─── Records provided

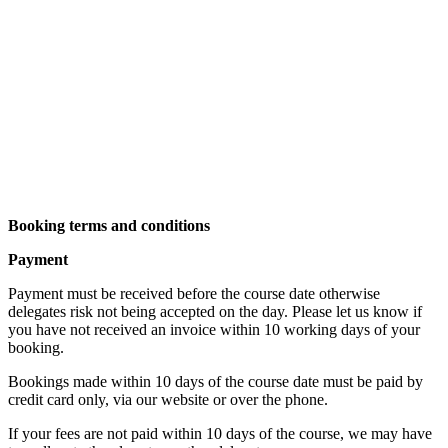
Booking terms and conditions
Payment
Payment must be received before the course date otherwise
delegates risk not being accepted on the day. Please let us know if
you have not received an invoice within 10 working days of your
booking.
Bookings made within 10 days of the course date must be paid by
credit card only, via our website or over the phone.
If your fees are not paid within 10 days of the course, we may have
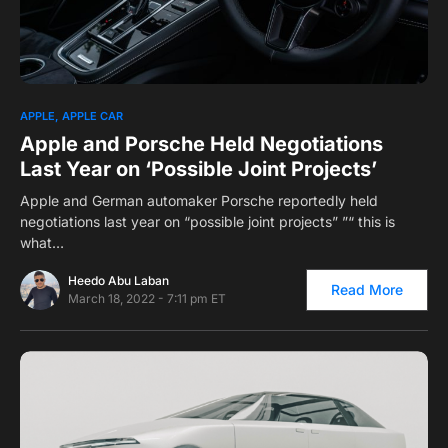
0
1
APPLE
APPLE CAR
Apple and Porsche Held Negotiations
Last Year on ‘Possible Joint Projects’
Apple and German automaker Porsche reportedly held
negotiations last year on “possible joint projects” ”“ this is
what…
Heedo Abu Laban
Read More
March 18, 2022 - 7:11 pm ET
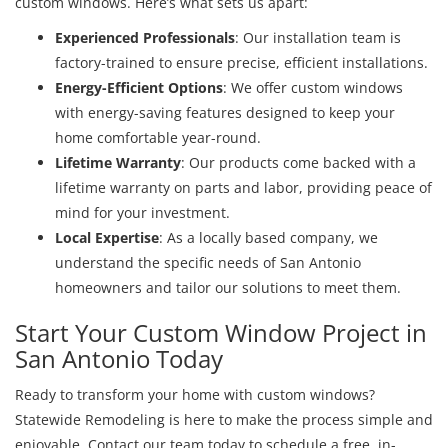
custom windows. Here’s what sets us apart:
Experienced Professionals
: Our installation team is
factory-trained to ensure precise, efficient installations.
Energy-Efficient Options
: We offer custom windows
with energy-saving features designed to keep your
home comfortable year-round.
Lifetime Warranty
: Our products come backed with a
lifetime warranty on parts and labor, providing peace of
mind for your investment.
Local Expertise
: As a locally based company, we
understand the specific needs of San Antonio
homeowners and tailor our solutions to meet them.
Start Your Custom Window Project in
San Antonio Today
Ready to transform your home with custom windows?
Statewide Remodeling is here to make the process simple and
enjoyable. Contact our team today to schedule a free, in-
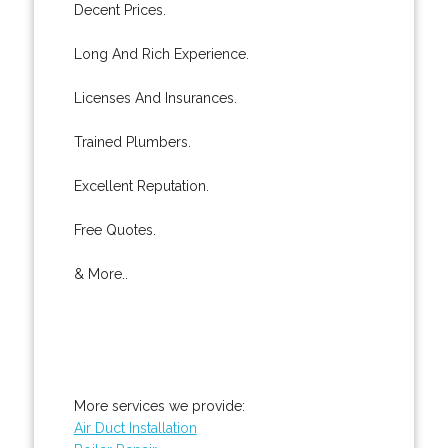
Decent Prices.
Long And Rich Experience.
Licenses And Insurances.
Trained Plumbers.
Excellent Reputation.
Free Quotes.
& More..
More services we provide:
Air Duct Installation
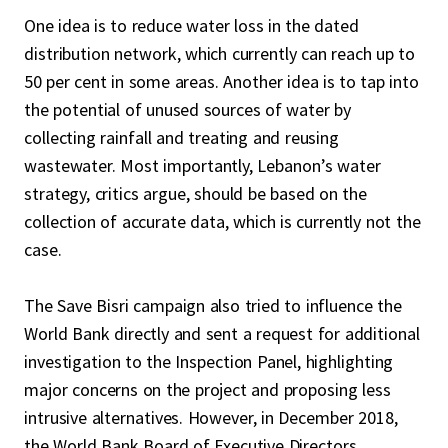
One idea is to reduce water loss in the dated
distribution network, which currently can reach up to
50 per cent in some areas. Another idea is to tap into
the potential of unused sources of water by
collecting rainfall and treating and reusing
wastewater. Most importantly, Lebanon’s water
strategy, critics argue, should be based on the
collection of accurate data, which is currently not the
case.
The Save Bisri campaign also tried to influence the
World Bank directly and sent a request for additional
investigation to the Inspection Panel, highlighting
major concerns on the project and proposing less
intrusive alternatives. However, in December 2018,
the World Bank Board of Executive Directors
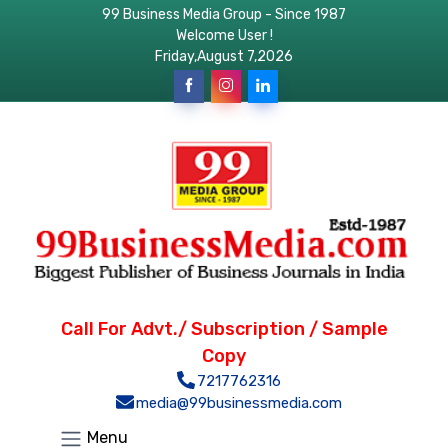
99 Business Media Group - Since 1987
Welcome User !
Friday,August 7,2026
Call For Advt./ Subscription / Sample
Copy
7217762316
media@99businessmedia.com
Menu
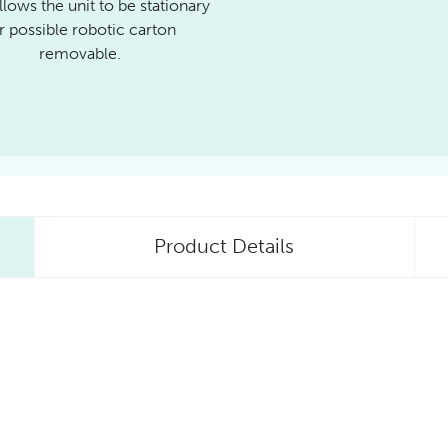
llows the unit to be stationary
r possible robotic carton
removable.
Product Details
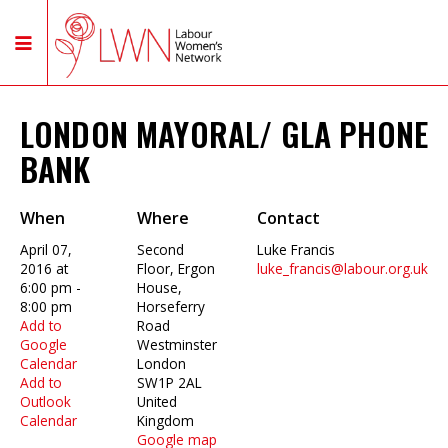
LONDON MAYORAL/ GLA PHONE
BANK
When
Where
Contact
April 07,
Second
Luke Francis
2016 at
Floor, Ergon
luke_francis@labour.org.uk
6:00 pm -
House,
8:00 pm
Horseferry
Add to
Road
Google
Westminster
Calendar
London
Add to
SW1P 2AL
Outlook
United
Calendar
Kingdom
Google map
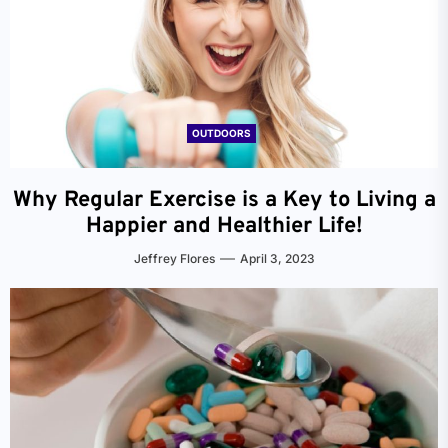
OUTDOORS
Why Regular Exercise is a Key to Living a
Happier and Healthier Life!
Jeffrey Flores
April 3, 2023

──────
─── Records provided

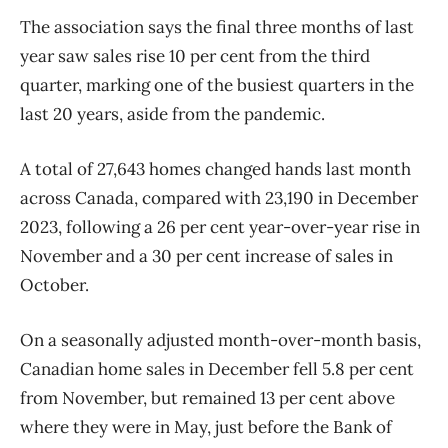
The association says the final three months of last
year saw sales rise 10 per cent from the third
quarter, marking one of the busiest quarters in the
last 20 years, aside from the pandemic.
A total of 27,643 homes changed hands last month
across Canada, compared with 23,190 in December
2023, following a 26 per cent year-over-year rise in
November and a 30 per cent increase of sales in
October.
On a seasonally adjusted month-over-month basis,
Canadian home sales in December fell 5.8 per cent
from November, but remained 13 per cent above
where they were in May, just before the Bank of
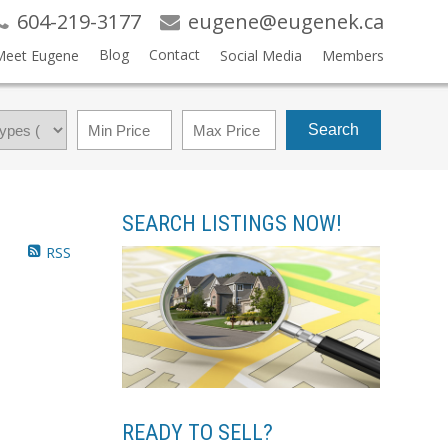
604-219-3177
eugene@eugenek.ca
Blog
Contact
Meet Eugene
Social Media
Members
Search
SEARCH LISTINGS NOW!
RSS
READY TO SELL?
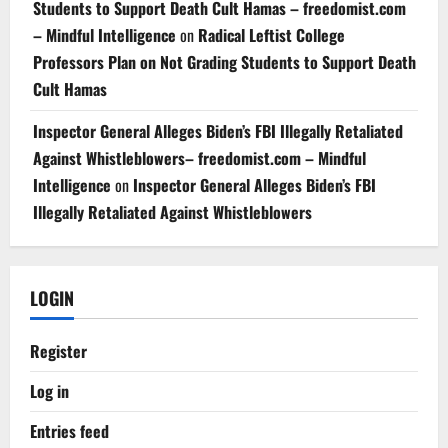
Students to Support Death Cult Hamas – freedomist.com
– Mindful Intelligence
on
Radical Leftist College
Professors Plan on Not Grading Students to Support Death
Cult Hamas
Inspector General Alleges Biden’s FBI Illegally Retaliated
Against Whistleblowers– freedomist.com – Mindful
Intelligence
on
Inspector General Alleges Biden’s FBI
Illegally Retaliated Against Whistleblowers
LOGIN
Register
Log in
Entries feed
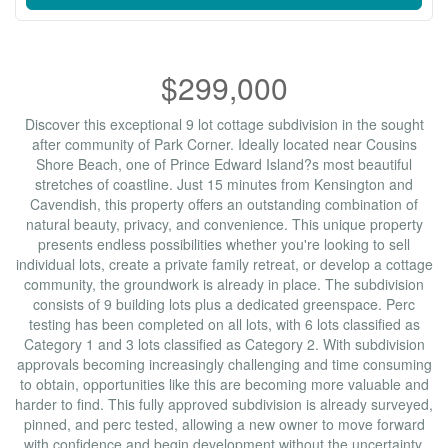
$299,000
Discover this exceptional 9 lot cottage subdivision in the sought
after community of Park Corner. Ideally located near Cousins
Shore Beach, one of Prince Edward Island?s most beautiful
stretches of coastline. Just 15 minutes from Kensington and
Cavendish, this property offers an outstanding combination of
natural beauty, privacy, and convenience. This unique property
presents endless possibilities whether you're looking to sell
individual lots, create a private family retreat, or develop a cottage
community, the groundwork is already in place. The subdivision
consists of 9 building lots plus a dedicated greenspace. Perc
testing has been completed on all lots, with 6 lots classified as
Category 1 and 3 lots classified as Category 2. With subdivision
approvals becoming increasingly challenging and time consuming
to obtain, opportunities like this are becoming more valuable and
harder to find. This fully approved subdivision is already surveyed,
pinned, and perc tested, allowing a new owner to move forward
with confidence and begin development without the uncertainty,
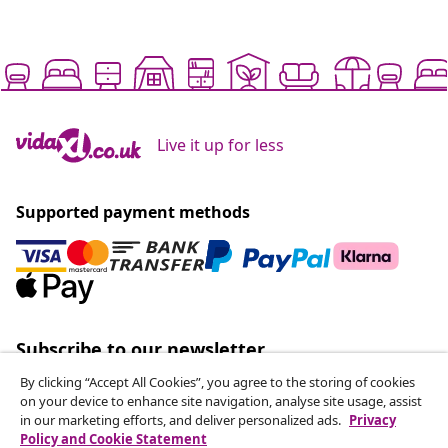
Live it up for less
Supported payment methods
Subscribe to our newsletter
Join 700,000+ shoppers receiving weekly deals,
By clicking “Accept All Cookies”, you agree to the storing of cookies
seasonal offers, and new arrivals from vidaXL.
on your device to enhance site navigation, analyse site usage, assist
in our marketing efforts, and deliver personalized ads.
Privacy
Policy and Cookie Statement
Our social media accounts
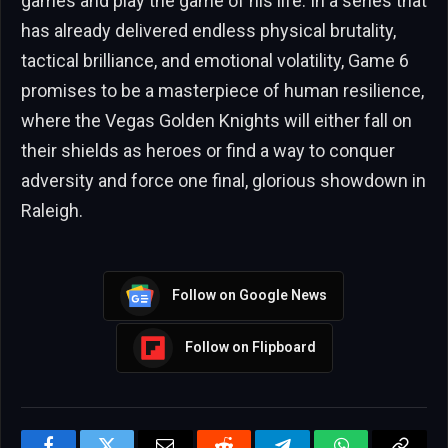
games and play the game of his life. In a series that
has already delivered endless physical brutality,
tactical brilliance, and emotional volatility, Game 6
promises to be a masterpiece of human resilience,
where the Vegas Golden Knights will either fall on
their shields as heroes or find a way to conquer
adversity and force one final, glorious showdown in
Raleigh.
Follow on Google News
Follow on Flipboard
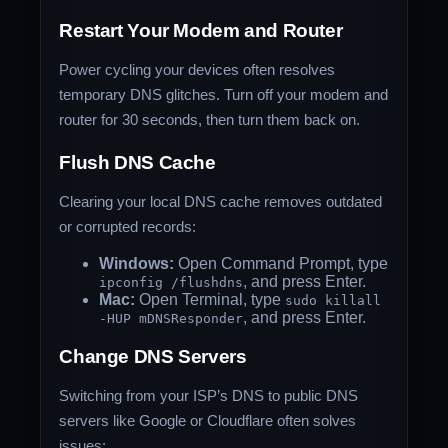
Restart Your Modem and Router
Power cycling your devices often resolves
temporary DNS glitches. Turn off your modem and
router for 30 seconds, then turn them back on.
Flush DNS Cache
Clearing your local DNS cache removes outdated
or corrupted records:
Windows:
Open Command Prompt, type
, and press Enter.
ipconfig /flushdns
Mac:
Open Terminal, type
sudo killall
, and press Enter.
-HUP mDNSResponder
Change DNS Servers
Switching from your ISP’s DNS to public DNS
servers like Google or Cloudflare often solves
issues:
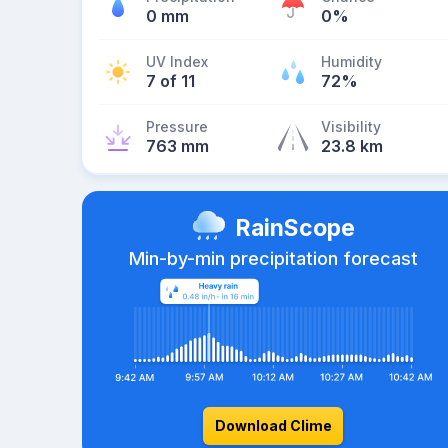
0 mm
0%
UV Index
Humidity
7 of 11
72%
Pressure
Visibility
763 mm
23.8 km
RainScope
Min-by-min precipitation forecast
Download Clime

──────

| Exercise details |
Those lines above that contain the string "them" should be returned.

| Solution below |
homeowners and tailor our solutions to meet them.
router for 30 seconds, then turn them back on.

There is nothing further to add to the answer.